Four agencies, three federal and one state, have moved forward to the next step in their respective regulatory approval processes despite the incomplete status of the information required from Mountain Valley Pipeline by each of those agencies.
At its monthly meeting on Thursday, July 6, the Craig County Board of Supervisors voted to prepare and send letters of objection and project opposition to the United States Forest Service (USFS), Bureau of Land Management (BLM), Federal Energy Regulatory Commission (FERC) and the Virginia Department of Environmental Quality (VDEQ). The Board acted on this based on recommendations made by its Pipeline Advisory Committee.
Five main points will be communicated, as appropriate, to each of the four agency letters;
1. CCBoS objection to the project itself and to the regulatory process.

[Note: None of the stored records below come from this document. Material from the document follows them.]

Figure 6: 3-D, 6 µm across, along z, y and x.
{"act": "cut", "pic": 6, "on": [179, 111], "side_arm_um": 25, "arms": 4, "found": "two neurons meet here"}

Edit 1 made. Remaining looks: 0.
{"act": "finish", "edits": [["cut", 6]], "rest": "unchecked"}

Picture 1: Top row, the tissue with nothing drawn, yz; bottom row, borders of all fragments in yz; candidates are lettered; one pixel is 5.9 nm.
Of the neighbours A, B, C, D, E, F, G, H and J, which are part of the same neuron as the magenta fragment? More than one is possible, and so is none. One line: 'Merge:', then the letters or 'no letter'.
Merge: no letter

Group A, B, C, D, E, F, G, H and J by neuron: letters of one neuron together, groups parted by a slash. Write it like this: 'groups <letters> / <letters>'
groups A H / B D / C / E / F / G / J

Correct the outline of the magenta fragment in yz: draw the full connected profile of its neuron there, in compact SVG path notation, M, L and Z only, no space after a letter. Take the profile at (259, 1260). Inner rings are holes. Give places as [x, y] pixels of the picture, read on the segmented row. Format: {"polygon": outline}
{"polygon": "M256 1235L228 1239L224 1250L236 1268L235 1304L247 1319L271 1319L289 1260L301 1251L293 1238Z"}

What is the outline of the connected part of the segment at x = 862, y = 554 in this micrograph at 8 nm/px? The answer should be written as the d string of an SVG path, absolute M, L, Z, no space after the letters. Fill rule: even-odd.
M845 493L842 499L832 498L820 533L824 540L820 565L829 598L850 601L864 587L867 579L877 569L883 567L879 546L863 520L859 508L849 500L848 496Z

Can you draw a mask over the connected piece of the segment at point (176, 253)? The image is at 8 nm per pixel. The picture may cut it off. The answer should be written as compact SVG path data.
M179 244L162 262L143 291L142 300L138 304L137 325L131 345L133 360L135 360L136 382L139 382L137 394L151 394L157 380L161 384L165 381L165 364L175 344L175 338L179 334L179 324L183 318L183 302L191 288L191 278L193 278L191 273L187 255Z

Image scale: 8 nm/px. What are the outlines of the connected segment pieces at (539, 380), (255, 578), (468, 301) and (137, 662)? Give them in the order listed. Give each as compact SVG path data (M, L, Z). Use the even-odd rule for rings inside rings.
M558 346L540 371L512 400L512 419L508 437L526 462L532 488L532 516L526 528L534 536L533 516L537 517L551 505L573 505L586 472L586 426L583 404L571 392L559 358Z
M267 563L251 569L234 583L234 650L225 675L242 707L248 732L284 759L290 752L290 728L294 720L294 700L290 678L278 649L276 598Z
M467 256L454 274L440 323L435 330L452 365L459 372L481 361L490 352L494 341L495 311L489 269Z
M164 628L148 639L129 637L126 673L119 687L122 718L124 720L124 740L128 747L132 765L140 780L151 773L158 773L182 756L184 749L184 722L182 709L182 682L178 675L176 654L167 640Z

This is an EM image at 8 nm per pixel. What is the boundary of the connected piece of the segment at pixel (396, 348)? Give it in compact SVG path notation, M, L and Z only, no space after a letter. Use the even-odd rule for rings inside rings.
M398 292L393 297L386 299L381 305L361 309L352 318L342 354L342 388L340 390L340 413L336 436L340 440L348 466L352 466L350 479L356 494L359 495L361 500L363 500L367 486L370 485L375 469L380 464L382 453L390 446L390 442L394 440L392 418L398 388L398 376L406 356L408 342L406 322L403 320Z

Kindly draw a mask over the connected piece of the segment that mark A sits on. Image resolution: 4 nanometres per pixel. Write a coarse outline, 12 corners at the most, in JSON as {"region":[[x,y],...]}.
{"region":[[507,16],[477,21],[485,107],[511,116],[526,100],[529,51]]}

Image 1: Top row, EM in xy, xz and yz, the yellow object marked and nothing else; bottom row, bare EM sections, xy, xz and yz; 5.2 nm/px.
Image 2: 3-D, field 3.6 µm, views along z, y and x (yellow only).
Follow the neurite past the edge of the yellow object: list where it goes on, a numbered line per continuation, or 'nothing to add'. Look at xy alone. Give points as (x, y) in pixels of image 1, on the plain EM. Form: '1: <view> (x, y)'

2. Seek agency extension of the regulatory process comment period. The Committee believes that the four agencies are fast tracking the process. Not all public hearings have been concluded and at least the comment period should be extended an additional time period of no less than 45 days from the last public hearing which VDEQ will conduct on August 9, 2017.
3. Lack of scientific review by the four agencies. The Committee continues to review the information provided by correspondences dated June 23, 2017 regarding the approval of the Final Environmental Impact Statement and open comment period leading to possible approval of the project. Based on information reviewed to date, the Committee believes that the four agencies relied entirely on information provided by the applicant – MVP, and failed to adequately consider scientific data provided by competent third parties in response to the various agencies’ requests.
4. The MVP project has the potential to have significant impact the region’s environment and the cultural and economic lives of our community. Some examples to date are that MVP will not be required to comply with certain erosion issue, MVP will be allowed to cut and remove old growth trees in the Jefferson National Forest, and the pipeline will impact the view shed of the Appalachian Trail.
5. If approved, each agency should require an irrevocable performance bond to cover any costs to citizens, local, state and federal governments caused by the project and its eventual removal.